Our results showed an association between insulin resistance and exogenous treatment with insulin. It is reasonable that resistant patients would need higher doses of insulin for metabolic control, and this would require exogenous intake of the hormone.
Each patient's eyes were analysed separately because the presence and type of macular oedema was different between eyes in some cases.
The main finding of our study is the differing morphological pattern of macular oedema related to insulin resistance and, of course, the association between cystoid macular oedema and insulin resistance. As mentioned earlier, insulin resistance is a proinflammatory state, and the pattern of oedema found in these patients is very similar to the pattern seen in inflammatory diseases such as Irvine–Gass syndrome and uveitis.12 In fact, the pathogenesis of cystoid oedema includes both vasoreactivity and chronic inflammation,13 which we believe may be a result of the patient's insulin-resistant status. In other diseases such as vein occlusion, which are primarily considered vascular events, it has been reported that an inflammatory factor and clinical cystoid macular oedema are often present.14
To define whether the association we found was only related to resistance or was also due to insulin treatment, we investigated the relationship between insulin and macular oedema. The fact that a patient is receiving insulin therapy seems to have no relationship with cystoid macular oedema. However, there was an association with a pattern of diffuse retinal thickening, perhaps a result of the vasoreactive effect of insulin.6 7
The potential limitations of our study arise from the design and inclusion criteria. This is a cross-sectional clinic- and hospital-based population study with a broad range of inclusion criteria, a simple ‘photograph’ of our patients that involves no treatment interventions. Therefore, there is the possibility of some bias, such as ongoing treatment for macular oedema in the 3 months before inclusion, or OCT reading by only one observer. Nonetheless, we believe that our cohort provides a close representation of daily practice, with patients consulting at our specialised retinal outpatient clinic and our general ophthalmology department, which implies that patients with and without diagnosed diabetic retinopathy were included. This is also the reason why there are many more patients in the group without oedema than in the group with diabetic macular oedema.

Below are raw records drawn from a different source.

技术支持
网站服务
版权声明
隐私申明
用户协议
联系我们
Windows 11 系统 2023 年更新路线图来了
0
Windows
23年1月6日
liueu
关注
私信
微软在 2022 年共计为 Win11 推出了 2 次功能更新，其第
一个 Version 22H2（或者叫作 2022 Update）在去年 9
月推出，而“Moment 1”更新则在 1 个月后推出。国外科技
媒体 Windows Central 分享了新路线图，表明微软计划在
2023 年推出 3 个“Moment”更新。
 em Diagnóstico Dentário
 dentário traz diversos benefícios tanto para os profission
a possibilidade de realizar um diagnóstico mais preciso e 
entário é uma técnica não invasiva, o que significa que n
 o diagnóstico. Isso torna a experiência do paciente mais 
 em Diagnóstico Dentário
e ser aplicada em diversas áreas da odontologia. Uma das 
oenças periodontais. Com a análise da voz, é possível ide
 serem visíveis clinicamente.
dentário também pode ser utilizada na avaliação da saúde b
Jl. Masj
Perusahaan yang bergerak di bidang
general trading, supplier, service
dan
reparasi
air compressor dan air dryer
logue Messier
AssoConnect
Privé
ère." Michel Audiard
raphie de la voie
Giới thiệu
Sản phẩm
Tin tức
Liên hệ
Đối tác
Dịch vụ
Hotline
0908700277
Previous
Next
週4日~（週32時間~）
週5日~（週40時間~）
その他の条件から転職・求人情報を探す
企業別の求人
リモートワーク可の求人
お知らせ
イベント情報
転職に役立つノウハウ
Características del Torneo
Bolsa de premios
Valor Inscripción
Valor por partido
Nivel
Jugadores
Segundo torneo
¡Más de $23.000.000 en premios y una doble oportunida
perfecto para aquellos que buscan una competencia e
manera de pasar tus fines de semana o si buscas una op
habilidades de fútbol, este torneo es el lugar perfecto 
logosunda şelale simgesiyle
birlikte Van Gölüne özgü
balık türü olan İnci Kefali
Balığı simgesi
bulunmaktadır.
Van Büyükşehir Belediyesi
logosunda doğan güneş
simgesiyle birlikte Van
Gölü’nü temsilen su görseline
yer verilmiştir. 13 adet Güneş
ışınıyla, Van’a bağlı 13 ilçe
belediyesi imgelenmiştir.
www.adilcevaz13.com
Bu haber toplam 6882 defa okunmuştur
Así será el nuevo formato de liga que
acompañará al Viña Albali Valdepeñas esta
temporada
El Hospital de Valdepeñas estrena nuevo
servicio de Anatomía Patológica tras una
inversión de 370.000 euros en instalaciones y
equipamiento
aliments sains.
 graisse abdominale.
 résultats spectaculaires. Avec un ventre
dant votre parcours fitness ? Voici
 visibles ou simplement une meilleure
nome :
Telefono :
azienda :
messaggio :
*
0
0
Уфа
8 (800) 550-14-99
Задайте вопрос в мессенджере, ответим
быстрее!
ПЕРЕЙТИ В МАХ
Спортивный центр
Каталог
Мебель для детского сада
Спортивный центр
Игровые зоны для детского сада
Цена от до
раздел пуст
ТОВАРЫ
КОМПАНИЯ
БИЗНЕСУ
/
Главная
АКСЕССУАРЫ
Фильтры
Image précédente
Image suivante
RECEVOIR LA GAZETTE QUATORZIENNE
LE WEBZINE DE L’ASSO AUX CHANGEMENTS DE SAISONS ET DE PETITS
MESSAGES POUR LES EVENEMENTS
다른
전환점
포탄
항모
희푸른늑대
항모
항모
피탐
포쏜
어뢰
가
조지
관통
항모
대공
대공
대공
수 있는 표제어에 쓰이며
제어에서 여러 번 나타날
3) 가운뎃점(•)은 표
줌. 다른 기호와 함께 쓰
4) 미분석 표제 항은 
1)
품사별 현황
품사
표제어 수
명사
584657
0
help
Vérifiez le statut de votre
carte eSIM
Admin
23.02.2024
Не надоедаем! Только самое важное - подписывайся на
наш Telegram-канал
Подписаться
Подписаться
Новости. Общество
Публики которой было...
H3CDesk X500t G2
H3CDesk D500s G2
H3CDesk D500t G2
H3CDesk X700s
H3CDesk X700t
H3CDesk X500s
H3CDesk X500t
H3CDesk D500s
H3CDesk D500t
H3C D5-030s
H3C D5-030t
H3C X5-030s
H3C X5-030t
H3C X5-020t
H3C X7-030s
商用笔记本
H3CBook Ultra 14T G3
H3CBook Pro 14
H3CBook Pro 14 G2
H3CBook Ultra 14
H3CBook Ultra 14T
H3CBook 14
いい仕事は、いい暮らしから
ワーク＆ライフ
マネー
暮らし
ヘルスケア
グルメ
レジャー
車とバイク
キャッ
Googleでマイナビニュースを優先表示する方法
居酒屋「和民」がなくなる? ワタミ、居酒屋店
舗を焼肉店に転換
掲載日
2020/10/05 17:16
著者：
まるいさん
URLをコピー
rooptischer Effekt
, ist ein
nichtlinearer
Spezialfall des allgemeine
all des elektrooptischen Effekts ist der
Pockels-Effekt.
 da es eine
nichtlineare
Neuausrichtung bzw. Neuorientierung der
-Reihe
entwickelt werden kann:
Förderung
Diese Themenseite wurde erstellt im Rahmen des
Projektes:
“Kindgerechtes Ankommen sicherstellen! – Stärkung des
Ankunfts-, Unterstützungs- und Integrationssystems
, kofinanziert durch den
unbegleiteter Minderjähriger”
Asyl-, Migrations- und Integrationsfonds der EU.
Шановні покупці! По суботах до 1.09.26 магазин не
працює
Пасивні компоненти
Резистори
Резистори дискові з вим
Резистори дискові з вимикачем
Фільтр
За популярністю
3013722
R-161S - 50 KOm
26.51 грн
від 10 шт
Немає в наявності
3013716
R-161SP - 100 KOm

The sample size was difficult to determine. We knew the prevalence of cystoid macular oedema in the diabetic population, but we did not know the prevalence of insulin-resistant patients with macular oedema or with diabetes. Our sample size reflects the percentage of resistance in the population, but the number of participants was not determined according to the purpose of the study because there was not enough data in the literature to provide a basis for the calculation.
Despite these potential limitations, our results indicate that insulin resistance plays a central role in the pathogenesis of macular oedema, particularly in the cystoid pattern. Future longitudinal studies, with more accurate inclusion criteria and other methods to evaluate resistance are needed to confirm our findings. It could be of great interest to investigate the association between insulin resistance and local factors of inflammation.
In summary, the findings of this study indicate a relationship between insulin resistance and cystoid macular oedema that is not related to the use of insulin. Insulin treatment was associated with diffuse macular oedema. Prospective, longitudinal studies are needed to evaluate the role of insulin and insulin resistance in diabetic macular oedema.
Competing interests None.
Patient consent Obtained.
Ethics approval This study was conducted with the approval of the institutional review board.
Provenance and peer review Not commissioned; externally peer reviewed.